In our example, we have the function \( p(x) = \frac{1}{2}x^2 + 3 \) which describes production over time. As \( n \to \infty \), the Riemann sum approaches the exact area under the curve from \( x = 0 \) to \( x = 4 \).
To form the Riemann sum, substitute \( x_i = \frac{4}{n}i \) into the function to find the height of each rectangle. Then multiply by the width \( \frac{4}{n} \) to find the Riemann sum:

• \[ \frac{4}{n} \sum_{i=1}^{n} \left[ \frac{1}{2} \left( \frac{4}{n} i \right)^2 + 3 \right] \]

This sum represents the approximate total number of parts produced over four days.

Summation formulas are incredibly useful when dealing with Riemann sums as they allow you to simplify the sums of certain sequences. In this scenario, two basic summation formulas are particularly helpful: the sum of integers and the sum of squares.
For our function \( p(x) \), we apply these formulas to simplify the Riemann sum. Consider this as breaking the task into manageable pieces, where

• The sum of the first \( n \) integers: \( \sum_{i=1}^{n} 3 = 3n \)
• The sum of the squares of the first \( n \) integers: \( \sum_{i=1}^{n} i^2 = \frac{n(n+1)(2n+1)}{6} \)

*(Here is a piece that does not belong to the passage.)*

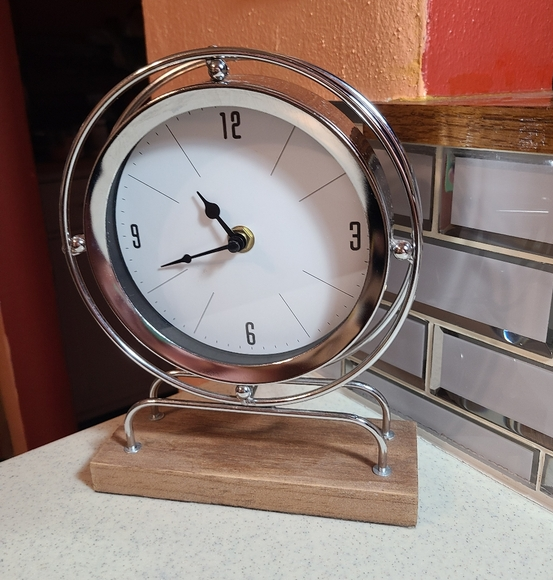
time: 10:41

When calculating the Riemann sum for \( p(x) \), these formulas allow us to separate and handle each part of the function \( \left( \frac{8}{n^2}i^2 + 3 \right) \). By applying these formulas, we get:

• \( \frac{8}{n^2} \sum_{i=1}^{n} i^2 + 3 \sum_{i=1}^{n} 1 \)
• Transforming it into: \( \frac{32n(n+1)(2n+1)}{6n^3} + \frac{12n}{n} \)

Using these formulas simplifies the process of moving towards calculating the definite integral.

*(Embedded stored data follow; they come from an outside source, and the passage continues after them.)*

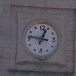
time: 12:46
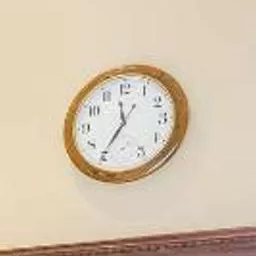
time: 11:35
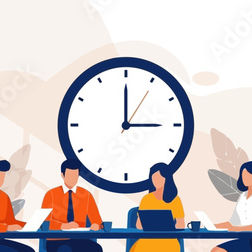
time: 2:59
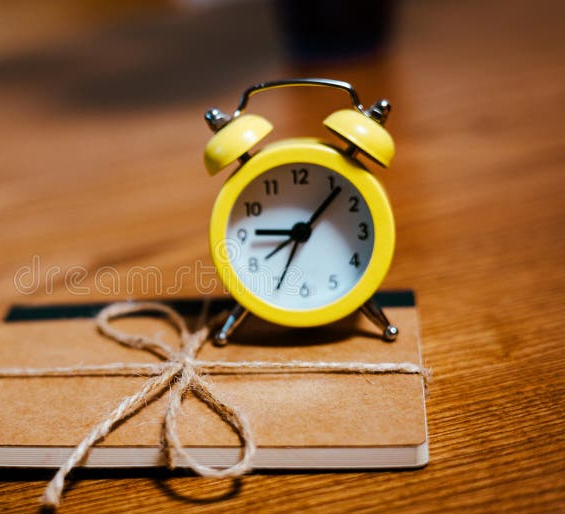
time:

In calculus, evaluating limits is crucial for transitioning from an approximation to an exact value. When working with Riemann sums, taking the limit as \( n \to \infty \) transforms the sum into a definite integral.
For the given exercise, once the Riemann sum is expressed using summation formulas, the next step is to evaluate its limit. This involves identifying terms that simplify or cancel out as \( n \) grows very large.In our specific example, when evaluating:

• \( \frac{32(n+1)(2n+1)}{6n^3} \to \frac{32}{6} \times 2 \)
• The constant sum simplifies as \( \frac{12n}{n} \to 12 \)

Combining these results we find the total number of parts by taking the sum of the constants. As \( n \to \infty \), we see the Riemann sum converge to \( \frac{68}{3} \), confirming that \( \frac{68}{3} \approx 22.67 \) parts are produced in the first four days. This highlights the power of limits in establishing precise results from approximations.